Tutorials

There are three ways to onboard structured and semi-structured data to Anzo:

Automated ETL Pipeline Workflow

If the Spark component is installed, you can onboard data using Anzo's built-in pipelines that use an automated workflow and follow the traditional extract, transform, and load (ETL) process. When a pipeline is generated, Anzo automatically creates a data model, mappings, and the ETL jobs required to ingest the source. These Spark ETL pipelines natively support CSV, JSON, XML, SAS, and Parquet files, along with all common database connections.

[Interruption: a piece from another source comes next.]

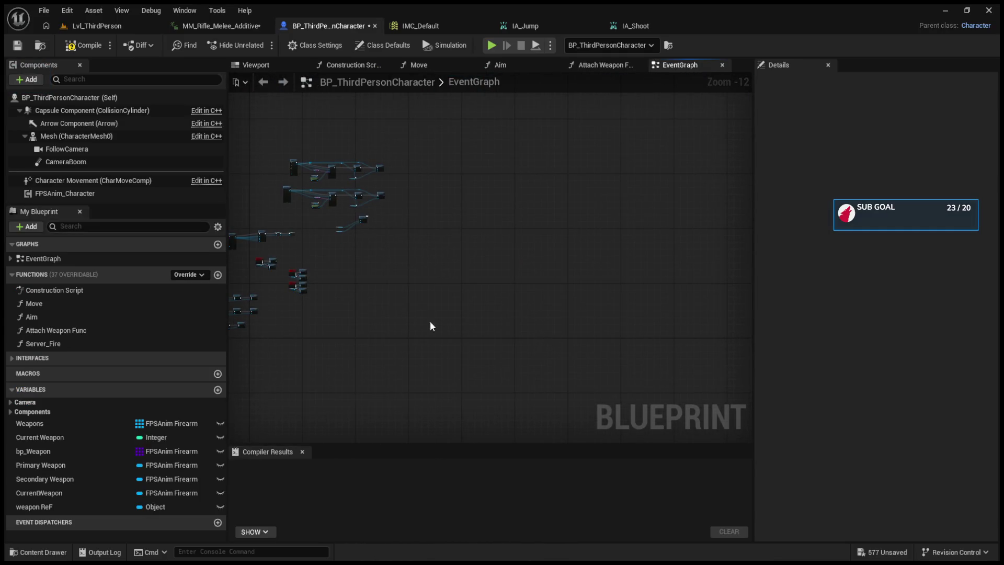
scroll(468, 296, "up", 5)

Automated Direct Data Load Workflow

If Spark is not installed or you do not want to use the ETL pipeline workflow, you can use another automated workflow that follows an extract, load, and transform (ELT) process. In the ELT workflow, data sources are onboarded directly to graphmarts. Data layers with SPARQL queries are automatically generated to transform and blend the data to an analytics-ready knowledge graph. The AnzoGraph Graph Data Interface (GDI) Java plugin (sometimes called the Data Toolkit) is used to connect to the sources, create a model, and generate the data layer queries. The automated direct data load workflow supports all of the data sources that the automated ETL ingestion process supports.

Manual Ingestion with the Graph Data Interface

For advanced users who are familiar with SPARQL, the GDI can also be invoked by writing queries from scratch. The GDI is extremely flexible, allowing you to connect directly to sources via queries and control all aspects of the extract, load, and transform process. In addition to the data sources that the two automated workflows support, you can also ingest raw data and data from HTTP/REST endpoints with manually written SPARQL queries.

This section includes tutorials for helping you get started with the automated ETL and direct data load ingestion methods. For information about the advanced method of writing GDI SPARQL queries for ingestion, see Onboarding or Virtualizing Data with the Graph Data Interface.